Autofinancement des entreprises
Dans notre modèle, les entreprises ne cherchent pas à conserver sur leur compte un stock de monnaie inutilisée. Néanmoins elles épargnent dans le sens où une partie des revenus des entreprises n’est pas distribuée aux propriétaires mais conservée (« retained earnings ») pour former un stock de capital conforme aux objectifs de chacune.
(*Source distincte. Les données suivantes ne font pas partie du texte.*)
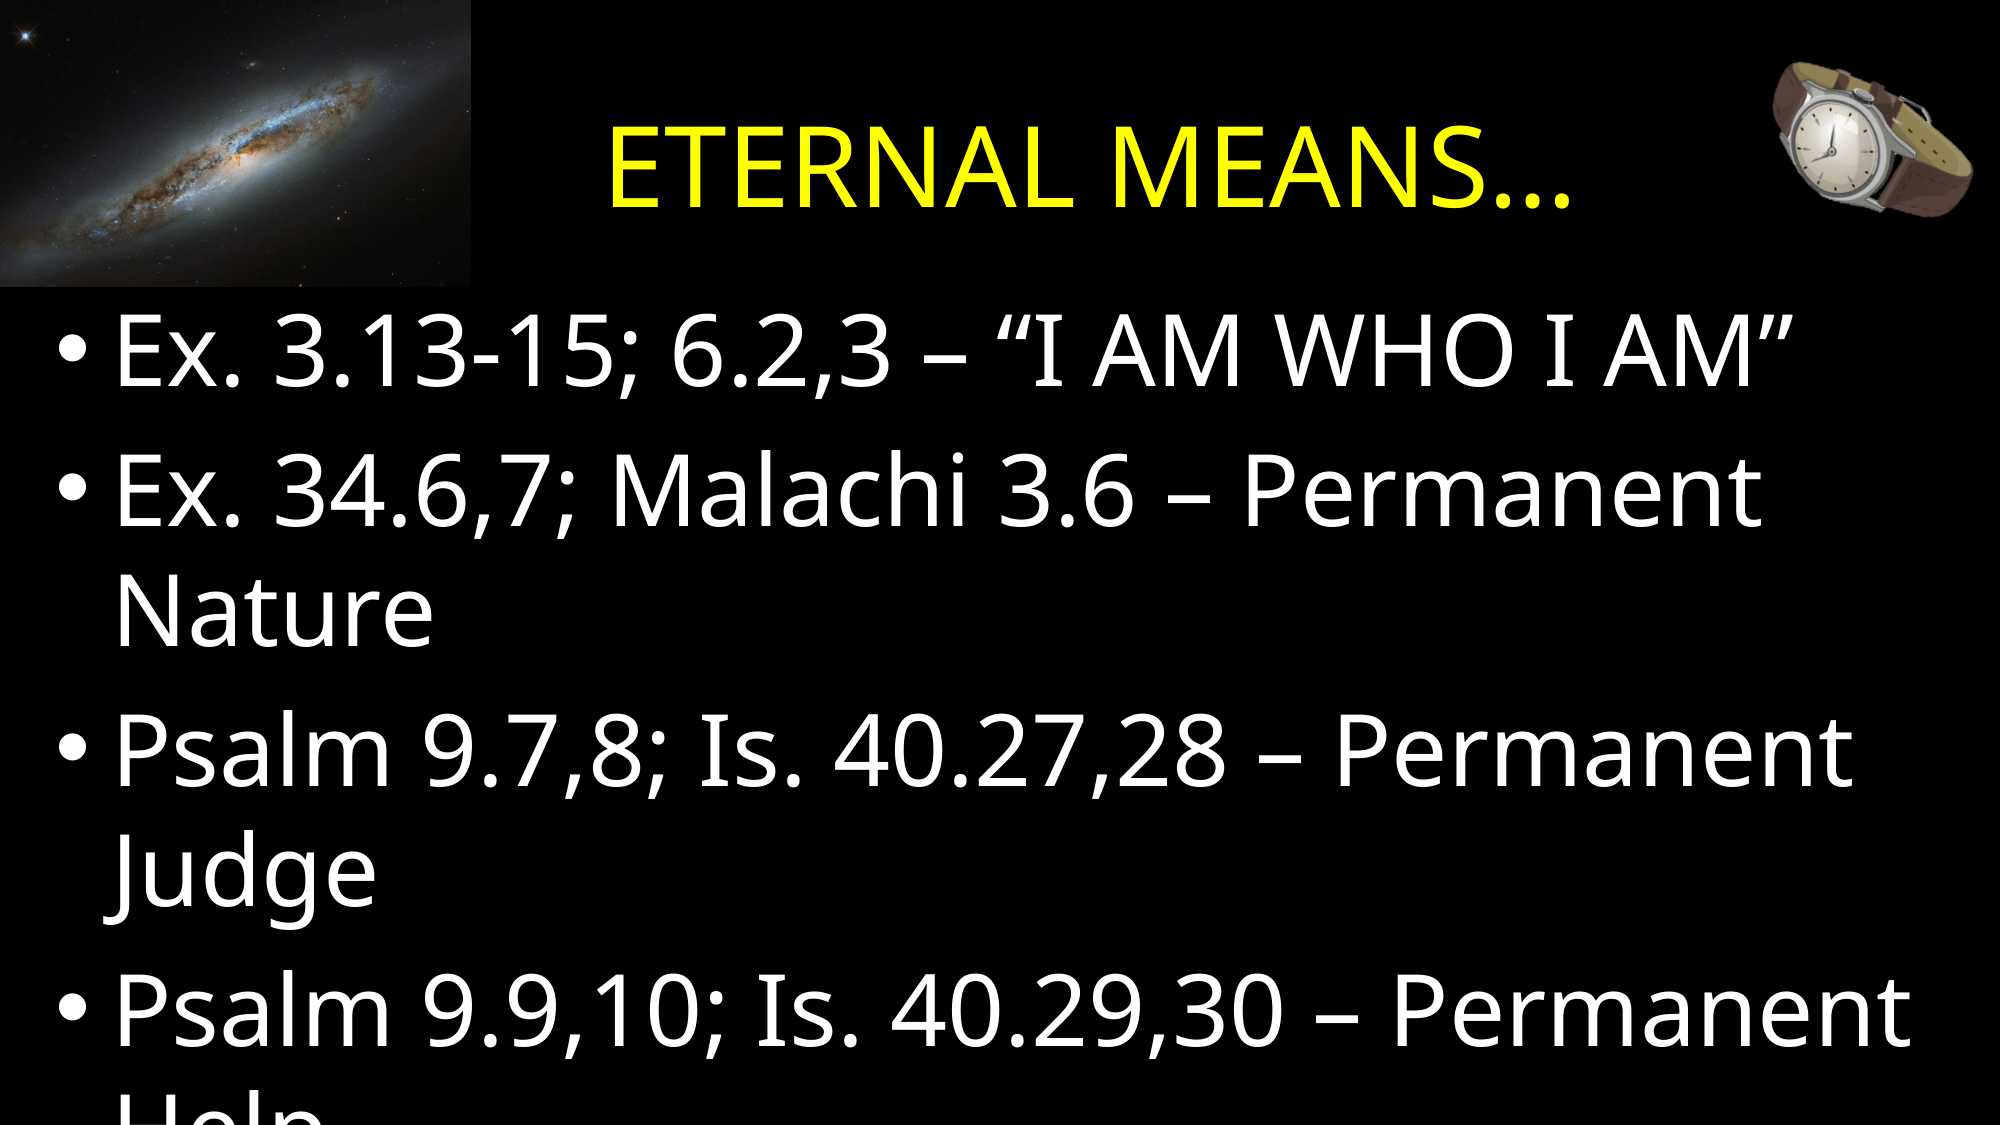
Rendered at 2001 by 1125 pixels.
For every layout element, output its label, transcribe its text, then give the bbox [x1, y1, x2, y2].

De même que pour la banque, cet objectif est proportionnel à l’actif de l’entreprise et le ratio objectif est un paramètre du modèle : le ratio objectif d’autonomie financière (κ ∗ F ) . Là encore, le modèle se distingue des modèles classiques du circuit de la monnaie, puisque dans ces modèles l’autofinancement de la production paraît impossible : « [. . . ] if we consider the initial financial requirement of the firms (namely the means of payment required for purchasing the means of production), self-financing can be ruled out, since initial finance can only come from bank debt. » (Graziani 2003b, p. 153) Il est vrai que dans les premières périodes de la simulation de base les entreprises se trouvent effectivement incapables de financer elles-mêmes les coûts de production. Cependant, ainsi que l’a montré l’analyse des matrices de bilan sectoriels, elles parviennent très rapidement à constituer des stocks de capital . La présente section a pour objet d’explorer la dynamique du modèle lorsqu’on fait varier le paramètre définissant l’objectif d’autonomie financière des entreprises.